Last Sunday, in honor of Father’s Day, I posted a blog about father figures…specifically, the two men who had been father figures in my life.  And who i honored earlier this year by shedding the names of my birth father and putting on their names instead.  Five days later, I got a call that my birth father, whose name I no longer wear, had been placed on Hospice.  Most likely, he will be dead in a matter of weeks, if not days or hours.

That jolt has left me sifting through the weaves of our relationship–physical, emotional and karmic.  It’s also sharpened my awareness of the labels we carry with us.  Labels that we put on or, in many cases, allow others to put on.
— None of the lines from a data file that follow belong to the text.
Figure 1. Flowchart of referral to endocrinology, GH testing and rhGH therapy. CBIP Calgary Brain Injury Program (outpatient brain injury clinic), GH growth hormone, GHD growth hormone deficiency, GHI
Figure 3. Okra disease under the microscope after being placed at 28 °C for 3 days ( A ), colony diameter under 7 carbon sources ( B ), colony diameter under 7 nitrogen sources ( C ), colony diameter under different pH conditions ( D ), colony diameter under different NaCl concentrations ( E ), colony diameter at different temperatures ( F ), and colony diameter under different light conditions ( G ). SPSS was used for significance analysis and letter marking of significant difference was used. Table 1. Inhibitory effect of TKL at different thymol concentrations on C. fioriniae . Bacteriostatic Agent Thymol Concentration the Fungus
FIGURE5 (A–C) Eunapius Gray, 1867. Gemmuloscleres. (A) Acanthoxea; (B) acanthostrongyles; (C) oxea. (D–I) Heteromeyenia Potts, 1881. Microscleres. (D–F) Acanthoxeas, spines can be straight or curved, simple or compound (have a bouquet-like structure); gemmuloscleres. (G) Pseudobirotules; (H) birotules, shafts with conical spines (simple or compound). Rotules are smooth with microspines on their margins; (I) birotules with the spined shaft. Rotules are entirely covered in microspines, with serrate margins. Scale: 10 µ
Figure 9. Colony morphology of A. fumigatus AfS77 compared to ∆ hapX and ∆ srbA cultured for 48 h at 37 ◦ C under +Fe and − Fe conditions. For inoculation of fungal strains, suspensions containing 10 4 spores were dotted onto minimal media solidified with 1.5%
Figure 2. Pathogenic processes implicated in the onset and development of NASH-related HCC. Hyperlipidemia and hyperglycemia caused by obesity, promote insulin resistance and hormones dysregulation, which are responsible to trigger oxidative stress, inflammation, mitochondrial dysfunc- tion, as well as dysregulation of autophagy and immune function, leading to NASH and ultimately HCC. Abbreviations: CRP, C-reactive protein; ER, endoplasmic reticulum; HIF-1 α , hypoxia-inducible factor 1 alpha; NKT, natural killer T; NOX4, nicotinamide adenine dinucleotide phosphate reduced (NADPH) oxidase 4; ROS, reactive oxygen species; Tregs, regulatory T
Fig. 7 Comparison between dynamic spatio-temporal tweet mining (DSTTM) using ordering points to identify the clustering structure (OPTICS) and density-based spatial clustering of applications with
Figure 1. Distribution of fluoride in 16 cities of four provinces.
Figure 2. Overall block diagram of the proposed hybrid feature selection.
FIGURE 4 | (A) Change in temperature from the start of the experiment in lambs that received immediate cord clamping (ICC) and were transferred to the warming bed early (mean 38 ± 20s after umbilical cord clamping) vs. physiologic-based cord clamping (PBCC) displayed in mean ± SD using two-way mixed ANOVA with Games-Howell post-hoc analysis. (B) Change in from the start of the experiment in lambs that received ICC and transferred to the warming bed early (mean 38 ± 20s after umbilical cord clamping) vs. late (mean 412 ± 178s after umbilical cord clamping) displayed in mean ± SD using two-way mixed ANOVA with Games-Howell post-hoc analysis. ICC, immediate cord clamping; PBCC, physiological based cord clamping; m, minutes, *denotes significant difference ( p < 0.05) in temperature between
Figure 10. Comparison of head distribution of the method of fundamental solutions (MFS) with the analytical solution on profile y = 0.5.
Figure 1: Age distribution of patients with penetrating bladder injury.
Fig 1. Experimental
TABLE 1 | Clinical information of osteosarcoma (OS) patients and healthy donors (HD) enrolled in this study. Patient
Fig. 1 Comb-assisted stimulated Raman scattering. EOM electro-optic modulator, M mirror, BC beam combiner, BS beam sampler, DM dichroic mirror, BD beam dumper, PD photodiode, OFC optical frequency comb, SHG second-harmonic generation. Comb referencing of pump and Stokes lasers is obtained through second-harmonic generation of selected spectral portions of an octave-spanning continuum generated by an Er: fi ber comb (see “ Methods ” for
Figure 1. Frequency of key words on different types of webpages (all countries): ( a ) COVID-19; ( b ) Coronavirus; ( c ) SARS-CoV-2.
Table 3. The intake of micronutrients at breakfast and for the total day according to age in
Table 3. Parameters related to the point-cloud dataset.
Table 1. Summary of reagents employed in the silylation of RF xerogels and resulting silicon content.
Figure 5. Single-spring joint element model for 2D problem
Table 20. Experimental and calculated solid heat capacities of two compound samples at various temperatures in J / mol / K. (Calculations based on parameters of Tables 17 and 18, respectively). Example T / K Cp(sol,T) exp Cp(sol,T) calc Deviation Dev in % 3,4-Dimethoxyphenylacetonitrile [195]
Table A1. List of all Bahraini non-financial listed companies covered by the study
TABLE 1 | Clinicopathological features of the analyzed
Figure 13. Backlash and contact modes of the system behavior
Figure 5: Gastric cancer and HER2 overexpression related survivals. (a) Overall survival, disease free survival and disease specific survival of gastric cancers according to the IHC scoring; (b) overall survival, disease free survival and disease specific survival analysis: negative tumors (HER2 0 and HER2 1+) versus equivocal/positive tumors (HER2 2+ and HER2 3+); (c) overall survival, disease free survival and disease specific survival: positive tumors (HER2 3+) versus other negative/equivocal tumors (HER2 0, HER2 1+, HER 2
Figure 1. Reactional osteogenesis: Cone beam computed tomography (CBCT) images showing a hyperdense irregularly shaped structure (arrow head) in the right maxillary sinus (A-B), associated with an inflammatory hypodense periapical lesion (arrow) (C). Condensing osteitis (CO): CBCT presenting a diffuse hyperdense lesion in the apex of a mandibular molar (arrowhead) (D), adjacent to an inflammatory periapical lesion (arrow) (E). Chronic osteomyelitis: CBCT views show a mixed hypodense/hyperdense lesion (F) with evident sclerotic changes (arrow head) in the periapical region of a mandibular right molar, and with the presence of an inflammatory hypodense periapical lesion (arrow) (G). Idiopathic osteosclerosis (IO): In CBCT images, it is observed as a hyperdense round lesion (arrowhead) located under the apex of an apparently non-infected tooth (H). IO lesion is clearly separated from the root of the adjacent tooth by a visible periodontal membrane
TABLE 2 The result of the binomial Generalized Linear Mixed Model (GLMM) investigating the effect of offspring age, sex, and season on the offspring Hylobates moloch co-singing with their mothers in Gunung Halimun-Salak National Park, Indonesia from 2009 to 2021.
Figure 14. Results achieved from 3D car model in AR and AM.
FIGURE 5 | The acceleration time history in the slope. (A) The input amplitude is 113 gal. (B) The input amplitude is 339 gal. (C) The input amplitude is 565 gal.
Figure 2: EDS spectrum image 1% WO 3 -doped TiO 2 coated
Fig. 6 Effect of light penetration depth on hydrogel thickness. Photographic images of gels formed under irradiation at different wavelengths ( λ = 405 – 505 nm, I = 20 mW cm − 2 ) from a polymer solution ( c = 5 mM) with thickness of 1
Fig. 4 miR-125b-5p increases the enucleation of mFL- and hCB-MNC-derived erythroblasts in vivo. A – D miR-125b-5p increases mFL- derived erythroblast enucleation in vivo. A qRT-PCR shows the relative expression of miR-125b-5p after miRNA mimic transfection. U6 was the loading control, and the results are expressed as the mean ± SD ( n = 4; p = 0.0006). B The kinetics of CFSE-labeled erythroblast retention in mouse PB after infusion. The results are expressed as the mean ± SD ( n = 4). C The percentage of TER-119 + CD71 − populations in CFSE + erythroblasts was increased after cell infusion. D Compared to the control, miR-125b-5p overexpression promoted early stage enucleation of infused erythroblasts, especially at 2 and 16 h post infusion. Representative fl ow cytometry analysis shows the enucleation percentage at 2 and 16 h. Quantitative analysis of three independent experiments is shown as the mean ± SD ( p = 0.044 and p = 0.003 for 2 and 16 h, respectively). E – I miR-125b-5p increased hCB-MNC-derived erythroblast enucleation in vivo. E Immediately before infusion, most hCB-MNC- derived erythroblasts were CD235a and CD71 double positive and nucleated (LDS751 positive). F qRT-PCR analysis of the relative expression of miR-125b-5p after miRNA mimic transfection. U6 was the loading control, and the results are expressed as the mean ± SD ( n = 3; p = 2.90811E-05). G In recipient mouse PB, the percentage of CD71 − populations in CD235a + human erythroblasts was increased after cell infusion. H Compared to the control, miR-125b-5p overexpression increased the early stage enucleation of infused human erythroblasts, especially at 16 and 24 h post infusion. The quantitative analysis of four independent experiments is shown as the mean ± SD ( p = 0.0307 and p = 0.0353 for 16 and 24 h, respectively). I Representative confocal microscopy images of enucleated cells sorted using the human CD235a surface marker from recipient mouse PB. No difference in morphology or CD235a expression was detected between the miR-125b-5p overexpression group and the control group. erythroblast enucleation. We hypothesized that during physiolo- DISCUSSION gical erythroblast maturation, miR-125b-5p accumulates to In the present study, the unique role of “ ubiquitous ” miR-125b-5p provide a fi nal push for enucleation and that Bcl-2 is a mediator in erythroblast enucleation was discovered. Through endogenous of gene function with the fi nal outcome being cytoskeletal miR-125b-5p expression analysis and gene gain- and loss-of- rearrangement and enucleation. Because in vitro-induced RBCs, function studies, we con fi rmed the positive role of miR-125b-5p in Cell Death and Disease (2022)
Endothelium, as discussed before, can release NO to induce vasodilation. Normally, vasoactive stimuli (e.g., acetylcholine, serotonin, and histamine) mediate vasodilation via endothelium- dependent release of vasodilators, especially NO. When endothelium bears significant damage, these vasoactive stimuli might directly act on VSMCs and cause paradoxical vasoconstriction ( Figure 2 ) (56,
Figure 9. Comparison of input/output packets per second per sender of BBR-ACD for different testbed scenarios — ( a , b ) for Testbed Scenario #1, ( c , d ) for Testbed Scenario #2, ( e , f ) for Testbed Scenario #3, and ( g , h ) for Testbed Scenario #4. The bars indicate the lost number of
Masks that, by the weight of their illusion, either suppress or, worse yet, extinguish our true self.

What do the labels of “father” and “son” mean?  Does the father you are born to always win out over the fathers who raised you?  And what does the label of “son” require in the final days, moments of a father who was never there?

Looking outside my own life, I see friends and family members who refuse to wear labels…society be damned.  As they’ve aged, the frenetic rebellion of youth has settled into a beautiful groove of peaceful power.

And then there are the friends and family members who have spent lifetimes feverishly collecting all the labels society demands we wear. Yet, over time, the youthful exuberance of raw ambition weathers into a hardened resignation that, once you hit a certain point, you simply accept life for what is familiar vs what is true.  Convinced that it’s too late to change, they put themselves on a psychic Hospice if you will.  Seeking whatever will ease the pain of missed opportunities and numb their soul while they wait for their body to die.

Just look at Michael Jackson.

Michael Jackson seems to be someone who always was trying to come back to past glory rather than participate–warts and all–in the here and now. His eccentricities seemed to be more a reaction to society’s demands than a response to his true self.  Even in death, people refused to let him go. Pumping his dead body for hours to bring him back…to bring them back…to what once was.

And then there’s Farrah Fawcett.  Someone who accepted that others wanted to see her as an “angel”, but who never let that illusion cloud who she really was.  She used that illusion to lure folks in to see real truths–be it about rape, domestic violence or cancer.  Where Michael Jackson saw the ability of masks or labels to conceal, Farrah Fawcett saw their potential to reveal.

If that is, you took the time to look beyond the mask, beyond the illusion, to see the truth…to live in the moment of what is vs what was or, perhaps, what never was.